Recensione di "Assurdo" dei GARDEN WALL su Arlequins

GARDEN WALL
Assurdo
Lizard Records
2011
Parlare
dei Garden Wall è sempre un piacere, essendo uno dei pochi gruppi di
quella scena prog anni Novanta che non si è mai adagiato su quei pochi
allori che quel periodo gli ha regalato ma che ha sempre cercato una via
originale e progressiva nel vero senso del termine. L'ultimo
lavoro della band friulana riesce nell'impresa di racchiudere in un
solo album tutta la storia musicale del gruppo, con le varie influenze
succedutesi nel corso della carriera di Alessandro Seravalle e
compagni, senza creare solamente il solito arido puzzle di suoni e
atmosfere contenuti nelle precedenti produzioni al quale troppo spesso i
gruppi ci hanno abituato. E' difficile nel 2011 creare qualcosa
di originale, essere legati al rock progressive e guardare comunque al
futuro. I Garden Wall con "Assurdo", cimentandosi in questa operazione,
riescono in un piccolo grande miracolo. Il miracolo di riuscire ancora
a dire qualcosa in ambito prog metal (ma questa definizione musicale è
oramai del tutto obsoleta per il gruppo friulano), oramai sepolto da
prodotti standardizzati anche nelle versioni più sperimentali, creando
situazioni che partono o rimandano a questo "genere" per modificarsi in
prog sinfonico, jazz, industrial, dark, post rock, mantenendo
un'omogeneità nello stile inimmaginabile in altri lavori dello stesso
genere. Mi veniva in mente che mentre l'appassionato medio
odierno è abituato a spaziare più o meno tranquillamente dal New Prog
al Rock In Opposition, non ci sono molte formazioni che risultino
veramente credibili spaziando tra vari generi. I Garden Wall sono
l'eccezione che conferma la regola. Sarebbe veramente riduttivo
parlare di qualche brano in particolare, perché ogni singola nota di
questa produzione è degna di attenzione e non è lasciata al caso. "Assurdo"

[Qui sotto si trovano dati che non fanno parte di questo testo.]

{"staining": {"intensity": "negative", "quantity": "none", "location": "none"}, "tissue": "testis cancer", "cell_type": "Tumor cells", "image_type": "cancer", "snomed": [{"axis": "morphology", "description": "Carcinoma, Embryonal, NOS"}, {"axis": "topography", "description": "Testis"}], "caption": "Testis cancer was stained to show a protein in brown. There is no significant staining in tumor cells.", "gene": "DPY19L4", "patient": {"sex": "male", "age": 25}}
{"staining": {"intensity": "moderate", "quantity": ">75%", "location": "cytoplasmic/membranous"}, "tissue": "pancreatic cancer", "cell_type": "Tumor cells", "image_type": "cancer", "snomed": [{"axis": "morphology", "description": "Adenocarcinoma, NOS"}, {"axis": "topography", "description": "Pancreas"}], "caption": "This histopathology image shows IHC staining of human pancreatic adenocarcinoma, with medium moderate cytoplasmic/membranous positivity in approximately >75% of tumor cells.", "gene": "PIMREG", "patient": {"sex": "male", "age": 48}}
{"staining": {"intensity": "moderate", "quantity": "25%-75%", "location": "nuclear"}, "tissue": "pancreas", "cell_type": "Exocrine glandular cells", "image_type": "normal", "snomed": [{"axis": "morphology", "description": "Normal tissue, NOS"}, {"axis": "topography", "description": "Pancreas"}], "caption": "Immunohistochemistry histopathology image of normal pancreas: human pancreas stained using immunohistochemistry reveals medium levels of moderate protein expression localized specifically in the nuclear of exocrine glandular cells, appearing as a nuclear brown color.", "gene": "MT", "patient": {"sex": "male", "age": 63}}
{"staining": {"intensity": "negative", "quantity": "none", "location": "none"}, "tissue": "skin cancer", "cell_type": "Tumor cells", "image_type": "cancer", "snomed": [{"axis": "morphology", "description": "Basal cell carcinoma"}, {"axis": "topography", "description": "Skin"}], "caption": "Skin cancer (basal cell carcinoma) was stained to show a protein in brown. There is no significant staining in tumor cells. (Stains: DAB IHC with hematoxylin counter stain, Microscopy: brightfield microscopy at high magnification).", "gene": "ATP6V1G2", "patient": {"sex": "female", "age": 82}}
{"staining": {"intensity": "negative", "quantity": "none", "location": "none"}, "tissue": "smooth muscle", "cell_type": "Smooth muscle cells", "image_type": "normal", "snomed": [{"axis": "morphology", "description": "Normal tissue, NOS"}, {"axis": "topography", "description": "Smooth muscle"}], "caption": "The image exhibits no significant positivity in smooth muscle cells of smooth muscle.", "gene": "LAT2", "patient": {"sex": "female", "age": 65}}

è un disco da ascoltare tutto di un fiato, un lavoro che ti mostra in
maniera obiettiva cosa significa fare del vero rock di ricerca nel 2011
(o più umilmente cosa il sottoscritto intende per nuovo rock
progressivo), mettendo in un angolo il passato e cercando nuovi punti
di partenza musicali. A differenza di tante altre produzioni
musicali recenti che provano a stupire, i Garden Wall possono contare
su una esperienza musicale ventennale e ci risparmiamo ingenuità o
pezzi volutamente fuori delle righe fatti solo per il gusto di colpire…
gente che ha prodotto nella propria storia (capo)lavori come "Path of
Dreams" o "Forget the Colours" non ne ha veramente bisogno. In un
mondo musicale normale il valore di questo disco sarebbe riconosciuto
in maniera unanime, speriamo che i soliti interessi di bottega, le
solite fazioni, le solite beghe non facciano cadere nel dimenticatoio
un disco che ha veramente qualcosa da dire. Da avere.